Est-il envisageable de se demander après 30 minutes de film ce que l'on peut bien faire là à observer deux femmes se questionner sur la vie et finir la projection émotionnellement démuni face à leur destin ?
Totalement. Une longue phase d'exposition pourtant nécessaire. C'est une peinture. Une toile dont les contours abstraits se devinent petit à petit, dont les détails deviennent des brides de souvenir qui hantent et dont la finalisation apparaît comme une évidence d'une rare authenticité. Si on ne tombe pas dans cette potion, il est certain que le film sera délicat à digérer. Mais la potion concoctée par Céline Sciamma à cet attrait hypnotisant qui nous pousse à succomber.
Avant toute autre chose, c'est cette authenticité qui marque les esprits. Elle s’imprègne dans chaque élément de l'oeuvre de la réalisatrice. C'est loin d'être une lubie artistique en forme de pari ou délire d'auteure pompeux, non, c'est que sans tout cela, jamais le portrait de ces jeunes filles en feu n'aurait pu être aussi déchirant. La lumière naturelle et son ambiance intimiste, la lenteur des plans et la mise en valeur des visages, l'harmonie du montage à l'image de celle des émotions, ... autant d’éléments formant un tout menant à un seul dessein. L'inéluctabilité de la situation, elle conduit les sentiments des personnages et du spectateur vers des perspectives que le cinéma avait encore rarement atteint.
Un amour viscéral et vibrant qui ne raconte que par les regards. Les gestes bien entendu jouent leur rôle, mais toujours en passant par ce regard et la passion qu'il fait naître dans l'esprit de l'autre. Deux personnages inoubliables, deux comédiennes au firmament de leur art, Adèle Haenel et Noémie Merlant. On se croirait transporter dans un jardin d'Eden où des êtres purs apprennent à se connaitre et à s'aimer, se laissant guider par la puissance incandescente de leurs sentiments. Le spectateur est dans une bulle entre réalité de l'instant et chimère d'un amour impossible. Il est égaré dans un paysage breton où le temps s'est arrêté pour laisser Héloïse et Marianne vivre une grande histoire.

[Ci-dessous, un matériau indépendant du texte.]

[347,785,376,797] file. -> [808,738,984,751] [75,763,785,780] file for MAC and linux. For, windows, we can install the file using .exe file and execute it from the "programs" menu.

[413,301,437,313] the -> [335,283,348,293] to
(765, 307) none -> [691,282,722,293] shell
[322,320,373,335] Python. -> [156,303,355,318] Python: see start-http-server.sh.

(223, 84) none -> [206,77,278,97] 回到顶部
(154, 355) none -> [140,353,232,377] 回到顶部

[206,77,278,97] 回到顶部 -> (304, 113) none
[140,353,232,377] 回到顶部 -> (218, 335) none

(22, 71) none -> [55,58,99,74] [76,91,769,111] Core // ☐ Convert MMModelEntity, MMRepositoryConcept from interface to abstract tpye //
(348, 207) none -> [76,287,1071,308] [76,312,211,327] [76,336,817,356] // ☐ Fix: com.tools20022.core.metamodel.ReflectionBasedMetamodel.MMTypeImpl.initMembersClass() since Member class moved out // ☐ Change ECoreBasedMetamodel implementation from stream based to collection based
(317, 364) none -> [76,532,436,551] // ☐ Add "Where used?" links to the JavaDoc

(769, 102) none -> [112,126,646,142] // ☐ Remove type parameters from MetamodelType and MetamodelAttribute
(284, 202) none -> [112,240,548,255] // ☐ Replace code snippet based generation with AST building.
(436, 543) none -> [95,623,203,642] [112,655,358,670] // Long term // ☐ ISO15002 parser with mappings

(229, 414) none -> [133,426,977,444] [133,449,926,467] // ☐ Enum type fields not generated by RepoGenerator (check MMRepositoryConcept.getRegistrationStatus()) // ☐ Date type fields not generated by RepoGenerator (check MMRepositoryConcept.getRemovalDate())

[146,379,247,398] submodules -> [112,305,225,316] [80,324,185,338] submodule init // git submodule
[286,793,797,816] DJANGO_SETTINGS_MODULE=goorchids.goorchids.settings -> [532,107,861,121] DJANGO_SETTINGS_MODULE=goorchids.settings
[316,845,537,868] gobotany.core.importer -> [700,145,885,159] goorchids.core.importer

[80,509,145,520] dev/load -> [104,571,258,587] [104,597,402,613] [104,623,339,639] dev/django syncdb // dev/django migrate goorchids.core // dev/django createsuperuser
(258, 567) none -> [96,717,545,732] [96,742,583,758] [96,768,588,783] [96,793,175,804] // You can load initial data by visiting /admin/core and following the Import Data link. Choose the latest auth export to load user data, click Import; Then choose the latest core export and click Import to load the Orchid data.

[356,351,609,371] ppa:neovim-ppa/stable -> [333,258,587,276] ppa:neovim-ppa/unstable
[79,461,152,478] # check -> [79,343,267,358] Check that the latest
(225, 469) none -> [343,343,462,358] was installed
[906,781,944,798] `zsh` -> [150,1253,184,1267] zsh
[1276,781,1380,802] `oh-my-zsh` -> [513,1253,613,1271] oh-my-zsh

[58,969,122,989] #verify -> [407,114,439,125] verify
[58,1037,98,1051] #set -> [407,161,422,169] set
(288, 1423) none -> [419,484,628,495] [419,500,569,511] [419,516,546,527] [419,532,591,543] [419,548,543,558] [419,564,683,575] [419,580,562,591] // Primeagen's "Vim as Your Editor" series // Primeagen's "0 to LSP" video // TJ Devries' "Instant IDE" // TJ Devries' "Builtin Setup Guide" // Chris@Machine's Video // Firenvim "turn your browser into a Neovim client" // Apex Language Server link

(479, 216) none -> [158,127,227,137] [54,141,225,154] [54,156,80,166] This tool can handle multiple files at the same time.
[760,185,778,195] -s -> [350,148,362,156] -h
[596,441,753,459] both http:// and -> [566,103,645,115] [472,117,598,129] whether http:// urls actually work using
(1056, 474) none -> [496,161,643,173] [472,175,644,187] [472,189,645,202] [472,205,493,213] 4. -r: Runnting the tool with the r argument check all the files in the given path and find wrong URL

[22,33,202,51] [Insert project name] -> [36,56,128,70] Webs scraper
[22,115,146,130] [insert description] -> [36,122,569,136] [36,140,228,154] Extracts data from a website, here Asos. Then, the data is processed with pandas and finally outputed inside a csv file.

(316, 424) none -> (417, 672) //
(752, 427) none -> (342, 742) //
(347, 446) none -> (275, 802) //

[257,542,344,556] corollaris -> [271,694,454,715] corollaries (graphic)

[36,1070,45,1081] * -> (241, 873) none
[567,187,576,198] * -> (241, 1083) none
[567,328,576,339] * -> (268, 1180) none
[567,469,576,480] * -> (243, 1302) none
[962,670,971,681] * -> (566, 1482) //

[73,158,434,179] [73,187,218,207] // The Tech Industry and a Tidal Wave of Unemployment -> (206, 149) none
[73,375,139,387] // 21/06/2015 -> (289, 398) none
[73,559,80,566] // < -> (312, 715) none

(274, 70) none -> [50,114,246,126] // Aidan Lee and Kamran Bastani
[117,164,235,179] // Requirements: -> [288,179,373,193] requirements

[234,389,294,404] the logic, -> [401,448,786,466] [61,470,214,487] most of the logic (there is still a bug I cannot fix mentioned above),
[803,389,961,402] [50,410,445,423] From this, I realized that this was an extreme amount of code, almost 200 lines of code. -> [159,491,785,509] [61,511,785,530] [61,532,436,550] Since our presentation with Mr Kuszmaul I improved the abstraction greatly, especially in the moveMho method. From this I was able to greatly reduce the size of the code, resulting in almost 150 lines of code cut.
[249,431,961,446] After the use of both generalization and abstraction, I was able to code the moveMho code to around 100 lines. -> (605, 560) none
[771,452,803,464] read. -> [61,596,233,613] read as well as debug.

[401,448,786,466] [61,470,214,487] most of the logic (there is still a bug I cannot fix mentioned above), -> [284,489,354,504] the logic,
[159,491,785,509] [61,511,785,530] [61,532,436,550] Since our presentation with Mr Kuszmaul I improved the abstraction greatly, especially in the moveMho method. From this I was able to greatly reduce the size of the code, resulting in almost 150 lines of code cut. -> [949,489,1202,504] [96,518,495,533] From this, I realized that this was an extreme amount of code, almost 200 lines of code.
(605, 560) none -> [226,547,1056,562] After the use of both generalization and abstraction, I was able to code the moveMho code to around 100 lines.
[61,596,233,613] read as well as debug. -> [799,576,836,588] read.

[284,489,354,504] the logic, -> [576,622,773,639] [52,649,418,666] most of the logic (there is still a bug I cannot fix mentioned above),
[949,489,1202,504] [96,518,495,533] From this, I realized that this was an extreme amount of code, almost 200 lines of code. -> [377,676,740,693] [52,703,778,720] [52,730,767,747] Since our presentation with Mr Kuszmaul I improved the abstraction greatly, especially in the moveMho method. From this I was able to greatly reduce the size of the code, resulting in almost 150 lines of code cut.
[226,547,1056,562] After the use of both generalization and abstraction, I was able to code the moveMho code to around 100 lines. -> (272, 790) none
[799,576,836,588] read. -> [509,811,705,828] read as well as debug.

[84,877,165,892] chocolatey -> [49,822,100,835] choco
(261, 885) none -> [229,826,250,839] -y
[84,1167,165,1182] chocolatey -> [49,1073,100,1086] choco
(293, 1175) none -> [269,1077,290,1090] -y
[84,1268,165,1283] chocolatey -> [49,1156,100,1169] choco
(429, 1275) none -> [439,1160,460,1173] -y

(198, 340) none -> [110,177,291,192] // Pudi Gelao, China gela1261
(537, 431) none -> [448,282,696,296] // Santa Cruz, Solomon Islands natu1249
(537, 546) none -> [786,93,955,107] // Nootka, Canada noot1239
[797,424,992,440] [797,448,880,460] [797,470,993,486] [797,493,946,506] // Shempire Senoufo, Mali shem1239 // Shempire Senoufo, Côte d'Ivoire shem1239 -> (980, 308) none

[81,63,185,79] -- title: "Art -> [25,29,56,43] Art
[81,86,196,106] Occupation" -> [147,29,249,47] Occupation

Il est un autre personnage remarquable dont le temps de présence à l’écran est limité, la musique. Les notes de musique sont très rares dans Portrait de la jeune fille en feu. Cependant, la justesse avec laquelle la bande-originale est intégrée rend chaque séquence retentissante, une explosion d'émotions en tout genre à l'image de l'ambivalence relative découlant de l'évolution des sentiments des héroïnes. Paradoxal.
Portrait de la jeune fille en feu de Céline Sciamma est l'une des plus belles romances jamais portées à l'écran. Un rêve éveillé et un doux cauchemar. Une impérissable réminiscence immortalisée par la peinture et le cinéma.